Best Practices

Fund Accounting Applications

Every state or local government that uses fund accounting should establish clear criteria for determining whether a given fund in its accounting system should be treated as a fund for purposes of external financial reporting.

One important objective of external financial reporting is to help users assess accountability by assisting in achieving and demonstrating compliance with finance-related laws, rules, and regulations.[1] To achieve this goal, state and local governments organize and operate their accounting systems on a fund basis.
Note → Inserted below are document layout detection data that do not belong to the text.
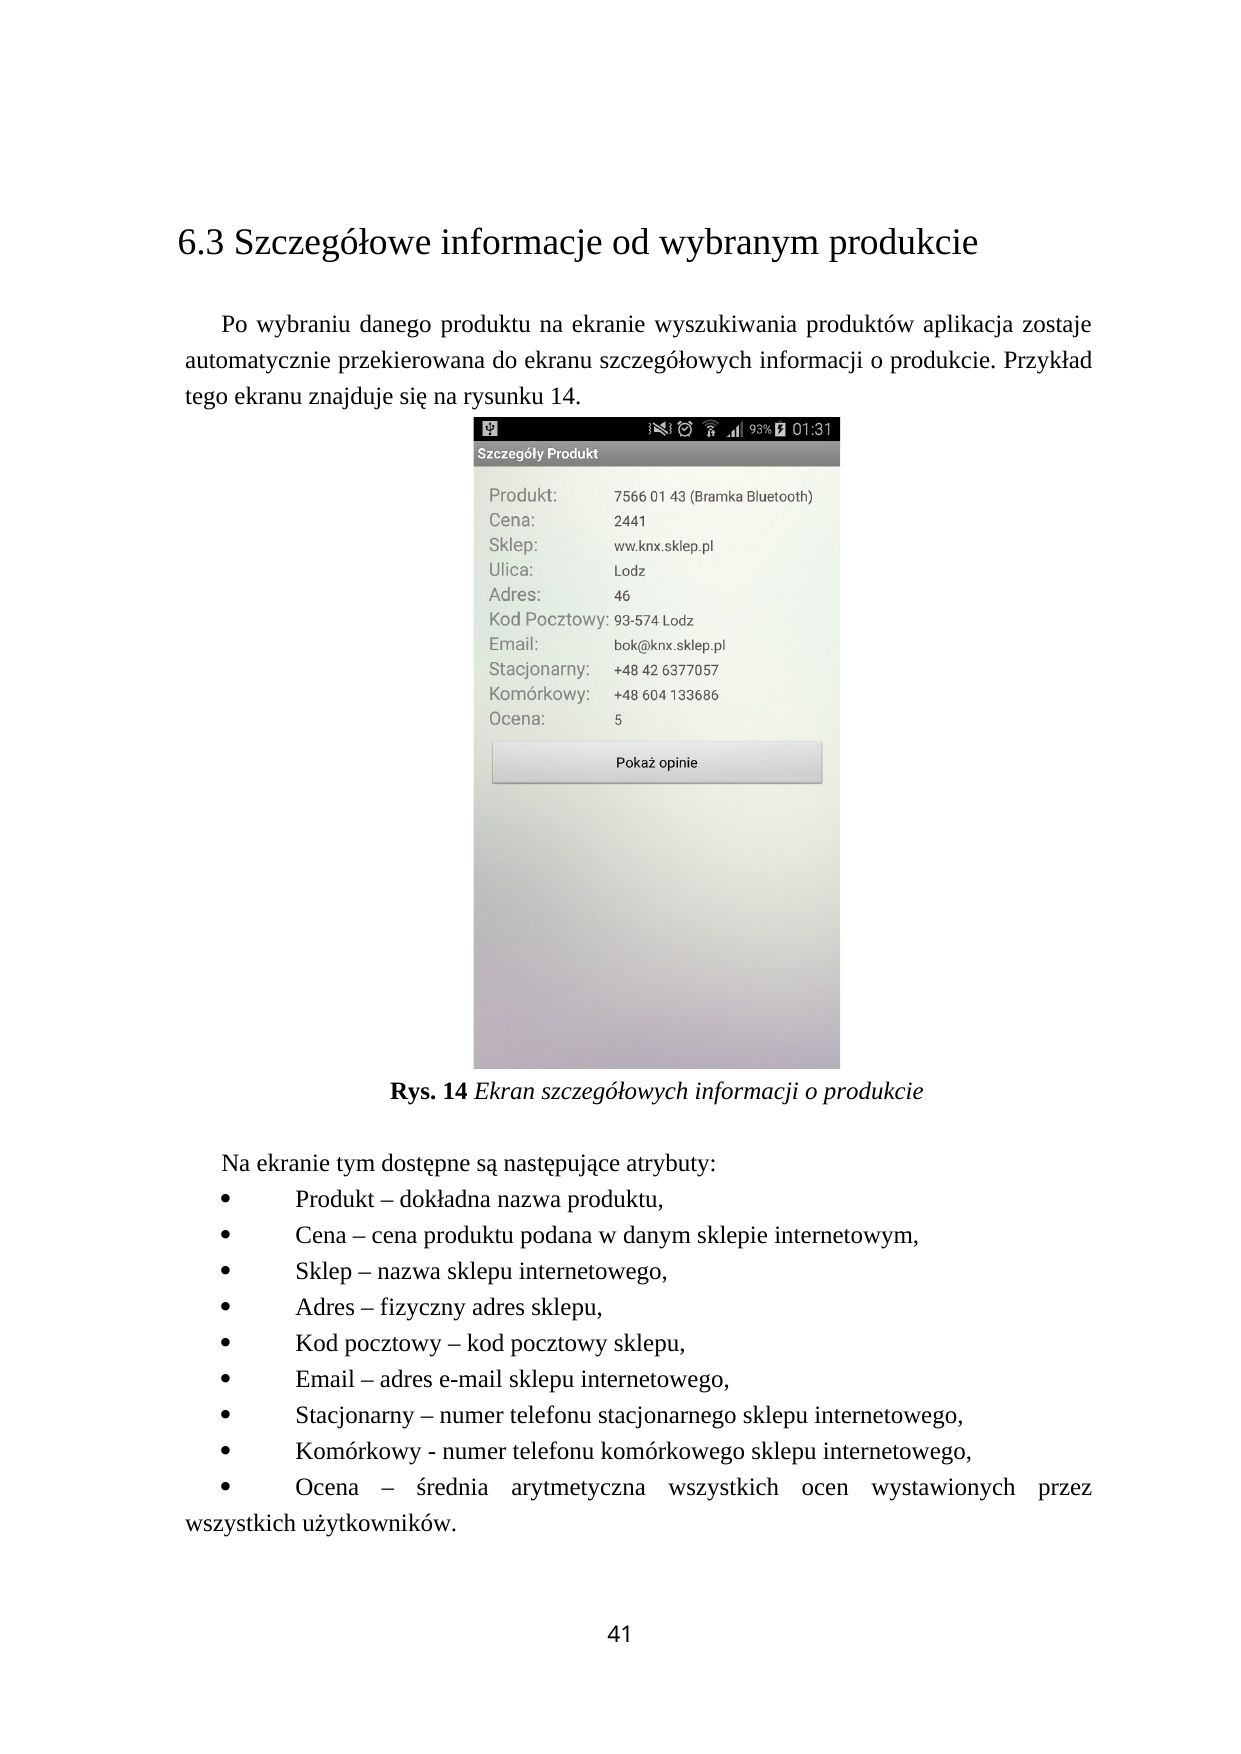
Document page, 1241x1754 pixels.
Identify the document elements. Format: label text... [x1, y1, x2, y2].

list Sklep – nazwa sklepu internetowego, [185, 1256, 1093, 1285]
subtitle 6.3 Szczegółowe informacje od wybranym produkcie [177, 219, 1093, 263]
list Kod pocztowy – kod pocztowy sklepu, [185, 1328, 1093, 1357]
list Komórkowy - numer telefonu komórkowego sklepu internetowego, [185, 1436, 1093, 1464]
list Cena – cena produktu podana w danym sklepie internetowym, [185, 1220, 1093, 1249]
text Rys. 14 Ekran szczegółowych informacji o produkcie [185, 1076, 1093, 1105]
list Stacjonarny – numer telefonu stacjonarnego sklepu internetowego, [185, 1400, 1093, 1429]
list Produkt – dokładna nazwa produktu, [185, 1184, 1093, 1213]
list Ocena – średnia arytmetyczna wszystkich ocen wystawionych przez wszystkich użytkowników. [185, 1472, 1093, 1536]
list Adres – fizyczny adres sklepu, [185, 1292, 1093, 1321]
text Po wybraniu danego produktu na ekranie wyszukiwania produktów aplikacja zostaje automatycznie przekierowana do ekranu szczegółowych informacji o produkcie. Przykład tego ekranu znajduje się na rysunku 14. [185, 309, 1093, 410]
text Na ekranie tym dostępne są następujące atrybuty: [185, 1148, 1093, 1177]
picture [473, 417, 841, 1069]
list Email – adres e-mail sklepu internetowego, [185, 1364, 1093, 1393]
Accounting and financial reporting are complementary, yet distinct. Accounting is the process of assembling, analyzing, classifying, and recording financial data and necessarily requires that data be maintained a high level of detail. Financial reporting, on the other hand, is the process of providing the information thus assembled, analyzed, classified, and recorded in a practical, summarized form suitable for decision makers.[2] The effective use of fund accounting requires that funds be established in a manner suitable for both purposes.

Sometimes governments inappropriately combine funds in their financial statements that ought not to be combined, thus denying financial statement users valuable information on legal compliance. More commonly, governments report more funds than are truly necessary to achieve the goals of general purpose external financial reporting, thereby needlessly adding to the length and complexity of their financial reports and potentially increasing audit fees.

GFOA recommends that every state or local government that uses fund accounting[3] establish clear criteria for determining whether a given fund in its accounting system should be treated as a fund for purposes of external financial reporting[4].

The application of these criteria to individual funds should be documented and then periodically reviewed to take into account changes in circumstances (for example, a significant decrease in a revenue source reported as a separate special revenue fund). A government’s periodic review of its fund structure ought to specifically consider whether the goals of general purpose external financial reporting could better be achieved by combining similar funds in the accounting system into a single fund for financial reporting purposes. For example, it may be possible to combine a number of smaller debt service funds or capital projects funds into a single debt service fund or a single capital projects fund in the financial report. Likewise, it might be possible to combine individual grant funds that are available for similar purposes (e.g., special education) into a single special revenue fund.

Notes: 

  1. Governmental Accounting Standards Board (GASB), Concepts Statement No. 1, Objectives of Financial Reporting, paragraph 32.
  2. Governmental Accounting, Auditing, and Financial Reporting, Chapter 1.
  3. This guidance is not intended to apply to most governmental units that are accounted for as stand-alone business-type activities.
  4. For reporting purposes, funds should be classified by fund type in accordance with GASB Codification Section 1300, “Fund Accounting.”

This best practice was previously titled Using Fund Accounting Effectively.